Die Idee, daß diese vielen Köche den Brei verderben könnten, kommt Braunsdorf nicht einmal im Traum. Dabei hätte das gerade in Afrika offenbar gewordene Scheitern des ehrgeizigsten, allein von China und Indien aus eigener Kraft locker erreichten Ziels des UN-Millennium-Programms 2000, die Zahl der Hungernden und Armen in der Welt bis 2015 zu halbieren, leise Zweifel an der Steuerungskompetenz von Global Governance wecken müssen. 40 Prozent der Afrikaner zählten auch 2015 zu den „extrem Armen“, 800 Millionen litten und leiden Hunger, weil das ungebremste Bevölkerungswachstum eine weitere Eindämmung des Elends zuverlässig verhindert, so daß die UN-Sozialingenieure inzwischen das Ventil „Migration“ Richtung Europa geöffnet haben.   

Glatt vergessen hat Braunsdorfs nebelwerfendes „Wer ist wer“ im „Migrations-Management“ auf „Multi-Akteurs-Plattformen“ die wohl einflußreichste Lobbyagentur: das Global Agenda Council for Migration (GACM) des Davoser Weltwirtschaftsforums (WEF). Das wiederum die Repräsentanten von 1.000 Konzernen, Trägern der globalisierten Billiglohnökonomie, sowie postdemokratisch operierende Milliardäre vom Schlage des Megaspekulanten George Soros in einem Club versammelt, der, wie es in der Eigenwerbung heißt, „an keinerlei nationale Interessen gebunden“ ist. Das als gemeinnützige Stiftung anerkannte vermeintliche Philanthropen-Forum möchte der UN eben nur selbstlos unter die Arme greifen, um „den Zustand der Welt zu verbessern“. Und nebenher auch ein klitzeklein bißchen zu profitieren. Denn „Migration ist gut fürs Geschäft“. Wie ein Council-Papier von 2013 dekretiert, das vermutlich per Zufall zur Vorlage für den UN-Migrationspakt geriet. 
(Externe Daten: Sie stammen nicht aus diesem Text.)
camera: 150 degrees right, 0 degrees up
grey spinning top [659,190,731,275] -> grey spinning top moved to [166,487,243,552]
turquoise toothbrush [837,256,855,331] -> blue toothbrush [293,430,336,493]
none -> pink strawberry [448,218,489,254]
„Nachhaltige Wirkung“ der Geldtransfers aus Europa 

Hier wäre Braunsdorf an der richtigen Adresse, um halbwegs „Fluchtursachenminderung“ durch Korrekturen jener „Schieflagen in der Welthandelspolitik“ anzumahnen, von denen er kaum zu flüstern wagt. Es ist schon erstaunlich, wie gründlich ein linker Politologe das in seinem Metier einst übliche „kritische Hinterfragen“ verlernt hat, weil es ihm dann leichter fällt, die politische Ökonomie des „Großen Austausches“ genauso auszublenden wie die Lebensinteressen der am meisten von der Einwanderung in die deutschen Sozialsysteme betroffenen früheren SPD-Klientel. 

Stattdessen plappert der Friedrich-Ebert-Referent die prahlerische „High-Level“-Poesie der notorischen versagenden „Weltverbesserer“ vom Hudson River nach wie Merseburger Zaubersprüche. Weil angeblich besonders nachhaltig wirkend, preist er deshalb den zu erleichternden Geldtransfer derer an, die es ins westeuropäische Butterfaß schaffen, damit sie ihren allenfalls reproduktiven Lieben daheim mit vornehmlich deutschen Steuermitteln arbeitslose Existenzen prolongieren können. Statt dieses „Unterziel 10.c“ als das zu kritisieren was es ist, eine von zahllosen dummdreisten Täuschungen, die den Migrationspakt in toto wie eine moderne Variante mittelalterlicher Visionsliteratur à la Mechthild von Magdeburg aussehen lassen.

Ungeachtet seiner exzeptionell atemverschlagenden Einfalt ist Felix Braunsdorf nur ein winziges Rädchen im Überbau der Bunten Republik. Das aber in dessen politisch-medialer Maschinerie noch wie geschmiert läuft. Und das doch jedem, der neugierig hinlinst, deren Haarrisse anzeigt.